Nigerien soldiers patrol along the border near the southeastern city of Bosso, on May 25, 2015. (AFP photo)

Niger's army chief has said that the landlocked West African country is close to winning the war against Takfiri Bako Haram terrorist group.

General Seini Garba told state radio on Tuesday that Niamey forces have achieved great accomplishments in the fight against the Nigeria-based militant group over the past few months.

However, the army chief admitted that the militant group has still the capacity to do great harm to the country.

"We have made tremendous efforts and we have had great results in the fight against Boko Haram," Garba said, adding "We feel we are in the process of winning the war even though the terrorist group still has the capacity to harm."

In October last year, Niger's Interior Minister Hassoumi Massaoudou had said that the main challenge for the military was securing the border with Nigeria.

Boko Haram Takfiri militants have frequently targeted several villages and towns across southeast Niger.

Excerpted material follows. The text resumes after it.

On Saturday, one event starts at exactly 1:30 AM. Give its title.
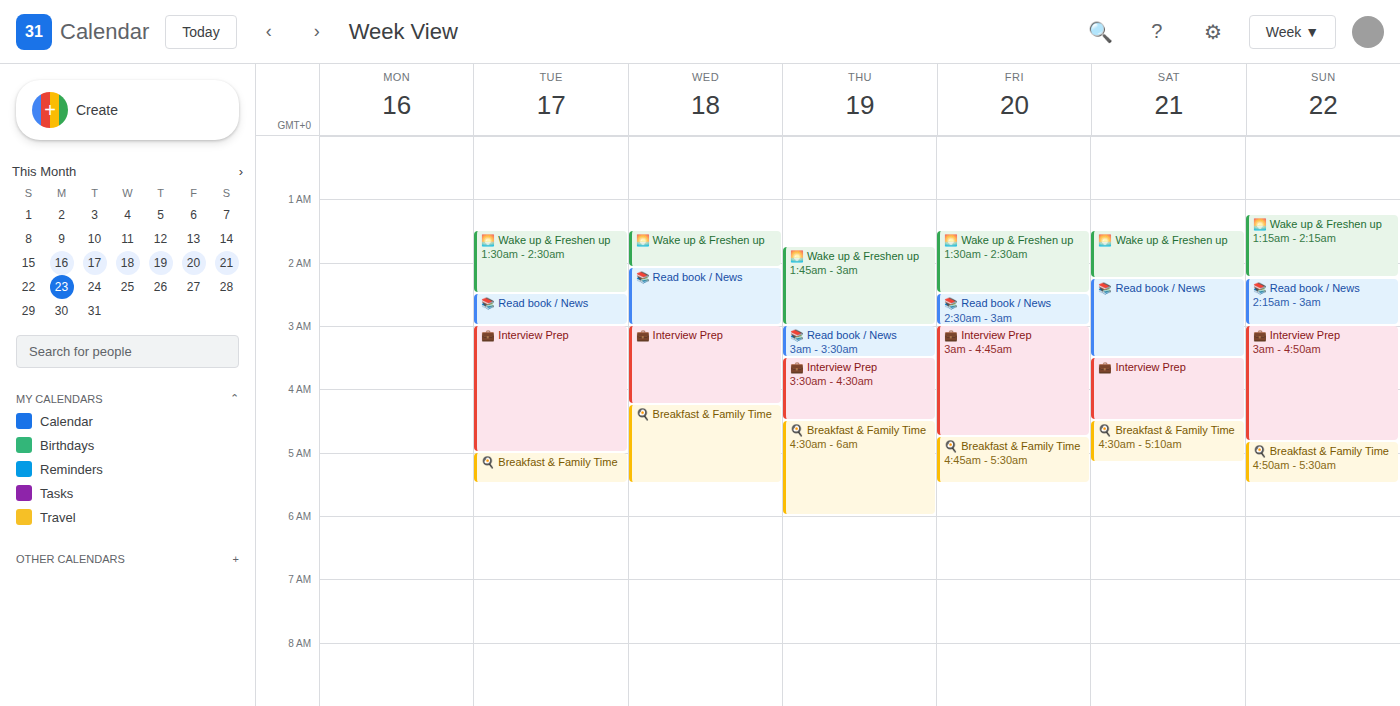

Niger's Diffa region, a border area with Nigeria has witnessed several attacks since February, including one in June 2015 in which 38 people lost their lives.

An AFP picture taken on May 25, 2015 shows a sign reading "No future for Boko Haram, long live Niger" on a market in the southeastern city of Bosso, near the border with Nigeria, in Diffa region.

The latest remarks by the military chief come as Nigerien troops backed by fighter jets have been establishing a network around major towns and cities to block militants’ infiltration. 

Niger has joined a regional military alliance alongside Cameroon, Chad and Nigeria to battle Boko Haram elements.

The terrorists have pledged allegiance to the Daesh Takfiri militant group, which is wreaking havoc in several countries, mainly Iraq and Syria.

The Boko Haram militancy began in 2009, when the terrorist group started an armed rebellion against the Nigerian government. At least 17,000 people have been killed and more than 2.5 million made homeless since then.